(Selected extract begins)

Bush’s September 15 soliloquy on “flawed logic”—a topic he knows something about—was prompted by the willingness of the former secretary of state and the two prominent Republican senators (as well as at least six other Republican senators and another former secretary of state) to oppose him on a matter of national security. “If there's any comparison between the compassion and decency of the American people and the terrorist tactics of extremists, it's flawed logic. I simply can't accept that,” Bush said. “It's unacceptable to think that there's any kind of comparison between the behavior of the United States of America and the action of Islamic extremists who kill innocent women and children to achieve an objective.”

In other words, if you object to kangaroo courts and the use of “alternative interrogation methods,” you must think we’re no better than terrorists, a logical double-twisting back flip worthy of Greg Louganis.

Bush and most of his followers continue to dance their moral limbo, their backs arched as they descend lower every time the chorus begins again. They would turn America into a country that tortures prisoners on the off chance that doing so might yield some useful information (even though it almost never does). They excused the abuse of innocent Iraqis and Afghans in detention facilities on the grounds that, well, at least our soldiers didn’t behead anyone. They enthusiastically embrace the administration’s argument that the president can pick and choose which laws to enforce and which to ignore, simply because he’s the commander in chief. Call me crazy, but I doubt that if the president making that argument was Bill Clinton, they’d feel quite the same way.

And they now rally around Bush’s effort to set up modern star chambers in which people can be tried, convicted and eventually executed without ever being permitted to see the evidence against them.

The justification is always that we’re dealing with terrorists, who are really, really bad people. So why should they deserve due process? The answer that the twisted conservative mind seems incapable of grasping is that a nation committed to liberty, justice and the rule of law does not have one set of procedures for nice people and another set for mean people. It sets up procedures that reflect its values.

That’s called “principle,” and it is something that Bush’s supporters don’t talk much about these days. For them it is always about good guys and bad guys, and if we’re dealing with bad guys, then nothing we do can be wrong. Their spinning has grown so desperate that any appreciation of even the most rudimentary facts of history has, from the sheer centrifugal force, flown off from their brains.

At the end of World War II, confronted with the most monstrous crime in human history, America did not establish kangaroo courts to dispense swiftly with the perpetrators and sate our thirst for vengeance. Along with our allies, we constructed the Nuremberg trials to be as open and fair as possible, in no small part to show the world how democracies act and what makes us different from our enemies.

But some would have us believe that the Third Reich was nothing compared to the threat posed by radical Islamists. The ultra-right Manchester Union-Leader recently called the war on terror “the most difficult and challenging war we have ever faced.”

(Selected extract ends)

Task:
Print the passage of the opinion piece on Bush and due process from "And they now" up to and including "evidence against them.", keeping every word as it appears. Work only from the text shown above.

(Recorded data begins)

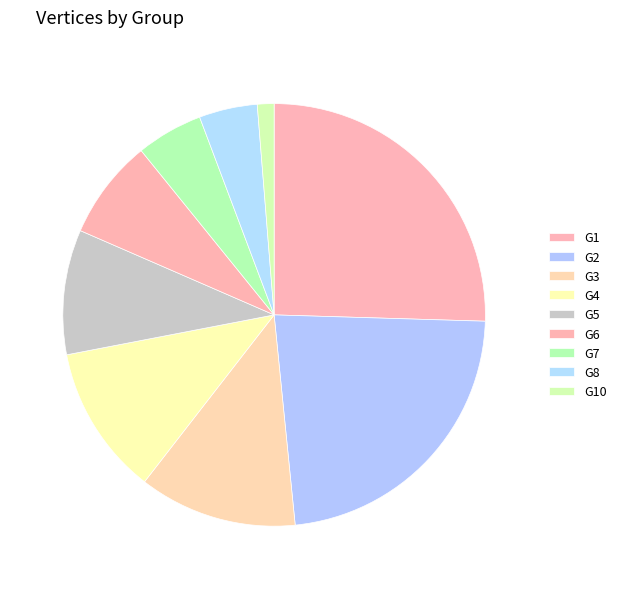

Does G3 represent more than half of the total?

No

(Recorded data ends)

Result:
And they now rally around Bush’s effort to set up modern star chambers in which people can be tried, convicted and eventually executed without ever being permitted to see the evidence against them.